#### [Material shown]
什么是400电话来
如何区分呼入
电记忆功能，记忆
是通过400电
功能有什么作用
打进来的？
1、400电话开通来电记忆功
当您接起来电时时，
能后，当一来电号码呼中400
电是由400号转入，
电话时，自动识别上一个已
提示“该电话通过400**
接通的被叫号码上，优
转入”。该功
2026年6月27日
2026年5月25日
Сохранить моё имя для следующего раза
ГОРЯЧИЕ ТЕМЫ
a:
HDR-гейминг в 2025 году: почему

#### [Task description]
Give the listing again in its entirety, exactly as written.

#### [Output of the task]
什么是400电话来
如何区分呼入
电记忆功能，记忆
是通过400电
功能有什么作用
打进来的？
1、400电话开通来电记忆功
当您接起来电时时，
能后，当一来电号码呼中400
电是由400号转入，
电话时，自动识别上一个已
提示“该电话通过400**
接通的被叫号码上，优
转入”。该功
2026年6月27日
2026年5月25日
Сохранить моё имя для следующего раза
ГОРЯЧИЕ ТЕМЫ
a:
HDR-гейминг в 2025 году: почему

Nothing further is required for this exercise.